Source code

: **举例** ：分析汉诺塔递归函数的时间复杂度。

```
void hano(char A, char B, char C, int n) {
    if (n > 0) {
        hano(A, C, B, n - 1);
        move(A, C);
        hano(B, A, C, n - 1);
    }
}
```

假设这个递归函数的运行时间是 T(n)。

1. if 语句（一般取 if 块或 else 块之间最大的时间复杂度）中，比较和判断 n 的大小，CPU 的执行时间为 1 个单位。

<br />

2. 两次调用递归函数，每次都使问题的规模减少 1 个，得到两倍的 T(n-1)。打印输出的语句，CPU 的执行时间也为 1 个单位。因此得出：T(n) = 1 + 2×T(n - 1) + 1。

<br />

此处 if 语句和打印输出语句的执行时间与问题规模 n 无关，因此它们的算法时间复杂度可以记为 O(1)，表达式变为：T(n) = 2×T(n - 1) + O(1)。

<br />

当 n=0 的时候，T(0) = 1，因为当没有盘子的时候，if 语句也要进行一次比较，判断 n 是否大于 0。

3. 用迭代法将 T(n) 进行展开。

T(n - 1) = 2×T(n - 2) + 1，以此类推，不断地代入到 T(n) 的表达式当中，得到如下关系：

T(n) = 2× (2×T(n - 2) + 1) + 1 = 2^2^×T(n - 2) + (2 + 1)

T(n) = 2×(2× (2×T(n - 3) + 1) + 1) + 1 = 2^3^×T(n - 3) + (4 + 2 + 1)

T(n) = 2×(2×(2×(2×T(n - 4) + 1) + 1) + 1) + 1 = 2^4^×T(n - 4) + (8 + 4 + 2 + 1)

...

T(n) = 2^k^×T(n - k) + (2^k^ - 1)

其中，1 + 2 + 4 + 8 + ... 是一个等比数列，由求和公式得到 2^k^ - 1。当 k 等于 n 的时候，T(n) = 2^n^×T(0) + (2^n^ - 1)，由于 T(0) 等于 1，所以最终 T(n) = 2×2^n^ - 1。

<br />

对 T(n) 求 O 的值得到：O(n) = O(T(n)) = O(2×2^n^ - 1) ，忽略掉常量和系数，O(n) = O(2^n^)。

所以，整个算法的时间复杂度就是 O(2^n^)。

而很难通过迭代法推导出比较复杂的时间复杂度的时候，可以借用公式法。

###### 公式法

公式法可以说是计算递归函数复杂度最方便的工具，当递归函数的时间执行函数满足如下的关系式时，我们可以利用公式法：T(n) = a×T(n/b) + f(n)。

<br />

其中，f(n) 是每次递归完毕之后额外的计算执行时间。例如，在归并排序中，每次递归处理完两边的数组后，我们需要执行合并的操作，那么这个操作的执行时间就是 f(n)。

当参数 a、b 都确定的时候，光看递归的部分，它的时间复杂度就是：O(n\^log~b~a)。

- - - -

Action item
Please return every line in the data that includes the string "hano".

Answer to this problem
void hano(char A, char B, char C, int n) {
        hano(A, C, B, n - 1);
        hano(B, A, C, n - 1);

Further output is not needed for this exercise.